Long-running transactions
Locate long-running transactions by referring to Troubleshooting Long-Running Transactions.

Solution

Normal workload change or increased concurrency
Upgrade the DB instance specifications.
Excessive database connections
Temporary solution:
1. Run SQL statements to release idle connections as user root.

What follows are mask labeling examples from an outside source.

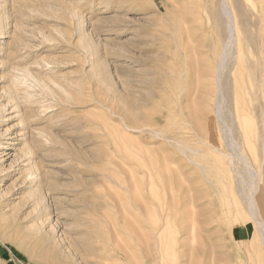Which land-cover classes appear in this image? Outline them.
<instances>
[{
    "label": "rangeland",
    "instance_id": "rangeland-1",
    "mask_svg": "<svg viewBox=\"0 0 264 264\" xmlns=\"http://www.w3.org/2000/svg\"><path fill=\"white\" fill-rule=\"evenodd\" d=\"M247 2L0 0V264H264V0Z\"/></svg>",
    "mask_w": 264,
    "mask_h": 264
},
{
    "label": "bare ground",
    "instance_id": "bare-ground-1",
    "mask_svg": "<svg viewBox=\"0 0 264 264\" xmlns=\"http://www.w3.org/2000/svg\"><path fill=\"white\" fill-rule=\"evenodd\" d=\"M245 1H247V0H245ZM248 2H251V0H248ZM247 2V3H248ZM254 7V6H253ZM257 8V7H256ZM228 16V15H227ZM264 20V19H263ZM264 23V22H263ZM261 24V23H260ZM230 26V25H229ZM263 26V25H262ZM229 29V28H228ZM263 29V28H262ZM230 31H231V36L230 37H232L233 38V42H232V45H233V43L235 42V39H236V44L238 45V43H237V41H238V38H239V34H238V31H237V28H236V24H235V21H234V27H231V29H230ZM236 35V36H235ZM242 37V36H241ZM228 39V38H227ZM231 39V38H230ZM230 39H228V40H230ZM231 41V40H230ZM229 42V41H228ZM226 43H227V41H226ZM229 44V43H228ZM227 44V45H228ZM231 45V44H230ZM230 45H228V46H226L225 45V49H224V52H223V54L221 55V62L219 61V65L217 64L216 65V76H215V84H216V87H215V95H214V102L217 100V98H216V96H217V92L219 91V88H220V85L221 84H219L220 83V81H219V79L218 78H220L219 76V74H218V76H217V72H219V71H221V69H223V64H224V62L226 61V59L227 58H229V55H230V52H231V48L229 49L228 47L230 46ZM231 45V46H232ZM234 46V45H233ZM250 49V48H249ZM233 50V49H232ZM252 51V50H251ZM253 52H251V54H252ZM257 56H258V59H262V60H259V65H261L262 66V71L260 70V81H259V83L261 84H263L264 83V42H263V44H262V47H261V49H260V51H259V53L257 54ZM209 58H210V56H209ZM254 58V57H253ZM199 59H200V57H199ZM251 60H253V59H251ZM245 61V60H244ZM241 63H243V61H242V56H241V51H239V65L241 64ZM195 64V63H194ZM245 66V65H244ZM196 67V66H195ZM201 68V67H200ZM202 69V68H201ZM243 69V68H242ZM203 70V69H202ZM240 73V72H239ZM206 76V75H205ZM205 79V78H204ZM243 80L240 78V80L238 81L237 79H236V81H235V84H236V89H235V94H236V97L239 95V97L241 98V96L243 95V96H245L246 98H248L250 95H252V96H255L256 95V93H255V90L258 88V86H256V85H254L253 83H251V76L248 78V80H247V83L248 84H244V82H242ZM240 82H242V84L243 85H241V87H239L240 86ZM260 87V86H259ZM238 88V89H237ZM259 89H261L262 90V87H260ZM209 90H208V86H206V87H204L203 88V90H202V93H201V99H205L206 97H207V95H208V92ZM172 92V91H171ZM251 93V94H250ZM223 94V93H222ZM221 94V95H222ZM172 95H174V94H172ZM216 99V100H215ZM237 99V98H236ZM189 100H190V98H189ZM210 100H211V97H210ZM245 101V100H244ZM248 101V100H247ZM218 103V102H217ZM215 104H216V102H215ZM219 104V103H218ZM250 105V104H249ZM220 106V105H219ZM245 106H246V104L244 105V104H239V107H238V105H237V107H238V110H239V112L241 113V117H238L239 119L241 118L242 120H243V123L245 124H243L244 125V130H245V133L244 132H242V134H244V136H245V140H246V143L249 145H251V143H252V141H254L253 140V138H254V134L255 133H257L256 131H255V129H254V133H253V128H252V126H253V123L254 122H252V120L251 119H249V117L247 116V114L245 113L247 110L245 109ZM250 107V106H249ZM194 108V107H193ZM247 108V107H246ZM190 109H191V107H190ZM190 109H188L189 110V112H190ZM237 109V108H236ZM249 109V108H248ZM199 109H197L196 111H198ZM200 110H202L201 108H200ZM199 110V111H200ZM216 110H218V109H216ZM193 112H194V110H192ZM236 112V111H235ZM202 113V112H201ZM236 113H238V111L236 112ZM245 114V115H244ZM238 115V114H237ZM244 115V116H243ZM204 116V115H203ZM237 117V116H236ZM205 118V117H204ZM208 118V117H207ZM237 118V119H238ZM238 119V120H239ZM264 119V118H263ZM262 119V120H263ZM194 121H195V123H196V125L197 124H199L200 123V120H199V113H197V114H195V116H194V119H193ZM241 120V121H242ZM255 124V123H254ZM262 124V123H261ZM201 126V125H200ZM253 127H255V128H257L256 126H253ZM251 128V129H250ZM241 129H242V126H241ZM243 131V130H242ZM205 133V132H204ZM209 133V132H208ZM206 134V133H205ZM204 134V135H205ZM256 136H257V134H256ZM256 136H255V138H256ZM209 137V136H208ZM260 137V136H259ZM244 138V137H243ZM257 139V138H256ZM209 141V140H208ZM257 141V140H256ZM255 141V142H256ZM257 143V142H256ZM248 145H246V147L248 146ZM249 145V146H250ZM253 145H254V143H253ZM253 145H251L250 146V149H252L251 147L253 146ZM255 147V146H254ZM4 148H6V147H4ZM4 148H2V149H4ZM257 148V147H256ZM258 150V149H257ZM243 151H244V149H243ZM245 152V151H244ZM258 153V152H257ZM249 155V154H248ZM257 156H259L258 154H256ZM256 156V158H258ZM250 158V157H249ZM254 159H255V157H254ZM253 159V160H254ZM29 160V162H33V160L32 159H28ZM219 160H221V159H219ZM256 161L258 160V159H255ZM255 162V161H254ZM218 163V162H217ZM223 163V162H222ZM219 165V164H218ZM217 165V166H218ZM221 165V164H220ZM223 172V171H222ZM32 183H34V182H32ZM230 183V182H229ZM228 184V183H227ZM231 184V183H230ZM232 185V184H231ZM222 188V187H221ZM226 188V189H225ZM224 188V191L225 190H227V187H225ZM229 190H232V189H230L229 188ZM233 191V190H232ZM235 191V190H234ZM227 192V191H226ZM194 200H195V198H194ZM192 201V200H191ZM193 202V201H192ZM249 207H250V211L252 212V215L253 214H257V210L255 209V207H253L251 204L249 205ZM259 208V207H258ZM227 209V208H226ZM258 210H260L261 211V208H259ZM236 211V210H235ZM259 211V212H260ZM224 213V212H223ZM237 213V212H236ZM222 214V213H221ZM260 215V214H259ZM222 217H223V215H222ZM249 218L248 219H245V222H247V221H249V219H251L252 218V216L249 214V216H248ZM195 218V217H194ZM211 218V217H210ZM219 218V217H218ZM217 218V219H218ZM239 219V218H238ZM243 219V218H242ZM240 220V219H239ZM212 221V220H211ZM224 221V220H223ZM241 222V221H240ZM217 223V222H216Z\"/></svg>",
    "mask_w": 264,
    "mask_h": 264
}]
</instances>
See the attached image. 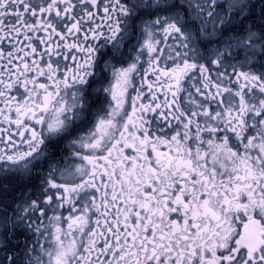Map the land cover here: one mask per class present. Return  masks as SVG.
Returning a JSON list of instances; mask_svg holds the SVG:
<instances>
[{
    "label": "snow or ice",
    "instance_id": "6c2138e0",
    "mask_svg": "<svg viewBox=\"0 0 264 264\" xmlns=\"http://www.w3.org/2000/svg\"><path fill=\"white\" fill-rule=\"evenodd\" d=\"M0 264H264V0H0Z\"/></svg>",
    "mask_w": 264,
    "mask_h": 264
}]
</instances>
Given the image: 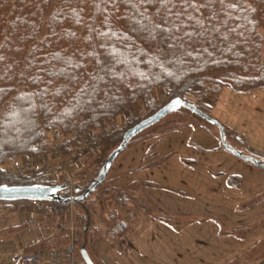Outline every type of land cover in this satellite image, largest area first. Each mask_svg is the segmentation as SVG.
Listing matches in <instances>:
<instances>
[{"label": "trees", "instance_id": "obj_1", "mask_svg": "<svg viewBox=\"0 0 264 264\" xmlns=\"http://www.w3.org/2000/svg\"><path fill=\"white\" fill-rule=\"evenodd\" d=\"M227 86L264 88V0H0V185H51L43 172L8 173V162L36 164L59 148L76 161L99 144L85 149V136L98 131L102 143H118L161 108L159 94L202 101ZM205 105L197 106L207 113ZM125 116L133 121L121 128ZM55 128L68 135L59 148ZM82 180L77 195L95 179ZM108 196L120 208L132 199L107 176L92 200L73 203L90 255L102 232L93 205ZM53 203L61 227L70 204ZM67 231L47 249L67 245Z\"/></svg>", "mask_w": 264, "mask_h": 264}, {"label": "crops", "instance_id": "obj_2", "mask_svg": "<svg viewBox=\"0 0 264 264\" xmlns=\"http://www.w3.org/2000/svg\"><path fill=\"white\" fill-rule=\"evenodd\" d=\"M188 121L134 139L114 161L108 181L132 198L129 229L111 240L94 206V227L105 226L93 243L98 264H119L110 254L121 264H237L264 247V168L227 150L203 120ZM4 204L0 264H20L17 253L46 250L62 228H75L72 210L56 227L62 213Z\"/></svg>", "mask_w": 264, "mask_h": 264}, {"label": "rangeland", "instance_id": "obj_3", "mask_svg": "<svg viewBox=\"0 0 264 264\" xmlns=\"http://www.w3.org/2000/svg\"><path fill=\"white\" fill-rule=\"evenodd\" d=\"M161 93L163 95L164 91H161ZM159 96L162 98L157 100L156 107L158 106V108L160 107L162 108L164 105L168 103L167 100L168 97L165 96V94L163 96L159 94ZM187 98H189L190 101H193L197 105H205L207 103L208 105L206 104L205 108L203 109H205V111H207L208 114L212 115L222 123L226 133V142L231 146H233L241 154L244 155L255 154V156H257L258 158H262L263 160H261V162L264 163V88H258L247 91H237L230 89L227 86V87H223L218 94L208 93L206 99L202 101H200L197 96L196 98L194 97H187ZM179 111L184 112L187 115L188 113L191 114L189 110L185 108H181L175 112L170 113L169 116H166L157 124L145 129L136 137L138 138L139 136V138H144L154 134L157 135L158 133L163 132V130H167L172 126H177L182 122L188 121V119L203 120V122L209 124V126L218 130L220 135V130L217 125L211 124L210 122L201 118L198 115L191 114L188 115L189 118H185V117L179 118V116H177L178 113H180ZM142 113H143L142 117H145L146 115H148V113H150V111L143 109ZM132 121L133 118L131 116H127V117L125 116L118 119V124L120 125L121 128L128 127ZM236 131H238L239 133H237ZM95 132L98 134V140L91 145L82 144V146L85 147V149L90 150L92 146L99 143L98 145H96L97 146L96 150H90L88 152H85L78 160L70 162L69 159H67L68 158L67 155L64 154V152L59 148L55 155L52 153H46L43 156V158L36 164L28 159V161L32 165V168L30 172L23 174H31L33 172L35 173L43 172L44 174L47 175L48 180H50V182H55L54 176H62L64 174V170L66 167L70 171L72 181L77 182L80 181V179H83L79 184L82 187L85 186L86 183L90 182L92 179H95L97 175L96 173L100 172V169L102 168L106 159L109 157L112 151L119 146V144L122 141L121 140L118 143L115 142V143L104 144L101 142V136L99 135L98 131ZM220 140H221V136H220ZM253 145H255L257 148L254 147ZM127 148L128 147L126 146V149ZM58 154H60V156L56 158L55 156H57ZM46 157L53 158L54 161L53 171H49L50 173H47L48 172L46 171L47 167L44 164V159ZM21 159L22 157H18L14 159L12 162H8V166L11 167V164L15 160L20 161ZM59 165L63 166L62 170L61 168H59L60 167ZM7 172L10 173L9 171ZM10 174H14V173H10ZM17 175H21V174H17ZM94 197H95V192L88 197L89 198L88 200H92ZM110 198L108 196L105 201H102L103 200L102 199L101 202L99 203L96 202L94 203V205L92 204L93 208L94 206H97V208L99 209L98 218L99 220L102 221V223L103 222L108 223L107 215L110 214L111 212H116L119 215L121 214L120 215L121 217L126 218L124 215L125 208H122V206L121 208L117 207L115 202L113 203L111 202L112 198L111 199ZM4 203H14V202L0 201V209H3L6 213H8L9 211L5 210ZM127 205L128 204H126V207ZM110 207H114L115 209H110ZM69 208H70L69 210H72L73 212L72 220L74 226H76L75 224L76 207L73 205L72 208L71 207ZM118 209L121 210V213H119L120 211ZM61 211L63 210L61 209ZM63 219L65 221V217ZM104 227L105 226H102V231L105 229ZM80 230L83 231L81 227L80 229L75 227V231L73 232L67 231L68 236H70V238L68 239V241L65 242L66 244L73 243L74 246L78 249V253L80 248L83 246L82 237H81L83 233H81ZM121 237L122 236L118 237L117 240L120 239ZM92 245L90 247L92 255L94 258L99 259L100 257L99 248L98 246L96 247L94 245L92 247ZM92 255H90L91 258ZM110 255L115 262L119 264L122 263L118 261V257L116 254H110ZM237 264H264V247L262 249H258L257 252L255 251L252 254L245 255L244 257L241 258V260Z\"/></svg>", "mask_w": 264, "mask_h": 264}, {"label": "water", "instance_id": "obj_4", "mask_svg": "<svg viewBox=\"0 0 264 264\" xmlns=\"http://www.w3.org/2000/svg\"><path fill=\"white\" fill-rule=\"evenodd\" d=\"M181 108H185L190 112L200 116L207 120L211 124L218 126L220 130V136L224 147L238 156L239 158L252 162L254 165L264 168V163L260 162L255 155H244L238 152L233 146L226 142V133L222 123L213 117L212 115L201 110L196 104L191 101H187L183 98H174L170 100L166 105L160 108L156 113L150 117L139 122L135 126L129 128L122 138L119 146L112 151L109 157L104 162L100 172L96 179L90 184L85 192L77 196H63L61 191L66 189L64 185H43L35 184L30 186H7L0 185V201H18V200H36V201H49L57 203H71V202H83L95 192V190L105 181L107 178L114 161L116 158L126 149L128 143L145 129L157 124L163 118L168 116L170 113L175 112ZM82 260L85 264H95L90 257L87 249L83 246L80 249Z\"/></svg>", "mask_w": 264, "mask_h": 264}, {"label": "built area", "instance_id": "obj_5", "mask_svg": "<svg viewBox=\"0 0 264 264\" xmlns=\"http://www.w3.org/2000/svg\"><path fill=\"white\" fill-rule=\"evenodd\" d=\"M54 136L60 145L66 140V135L62 132L60 128H55ZM98 140V134L90 132L85 136L83 144L91 145ZM60 154L55 156L58 158ZM44 164L47 167V173L53 171V158H45ZM61 170L63 169L62 165H59ZM32 165L28 159L22 158L20 161L15 160L11 167L9 168L10 173L14 174H23L31 171ZM54 181L56 183L63 182L64 184L72 185L73 181L71 178L70 171L65 167L64 174L60 176H54ZM22 205H34L39 211L48 212L54 215H58L61 212V207L55 203L50 202H40V201H22ZM108 220L110 222L107 234L109 238L116 239L123 235L128 230V222L125 218L119 216L115 212H111L108 215ZM35 220H31L30 223H35ZM15 260L20 264H82L80 258L78 257L76 248L74 244H68L65 246H57L55 248L46 249V250H36L32 252H19L15 255Z\"/></svg>", "mask_w": 264, "mask_h": 264}]
</instances>
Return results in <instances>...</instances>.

  For example, to query the idle connection of the user user, run the following SQL statement to obtain the process ID:
  
  select * from pg_stat_activity where state = 'idle' and usename = 'user';
  
  Release the idle connection.
  
  select pg_terminate_backend(pid);
2. Increase the value of max_connections and reboot your instance for the new value to be applied.
Permanent solution:
1. Reduce database connections.
2. If database connections cannot be reduced, upgrade the instance specifications.
OOM exception or crash
If the memory usage is high for a long time, upgrade the instance specifications or optimize the workloads to reduce the resident memory usage. If the DB instance reboots due to SQL statements, optimize the SQL statements.
Slow SQL statements
Locate the slow SQL statements and optimize them.
Lock conflicts
Check whether applications can be disconnected. If yes, use the pg_cancel_backend function to disconnect the applications from the database.
Long-running transactions
Handle long-running transactions by referring to Troubleshooting Long-Running Transactions.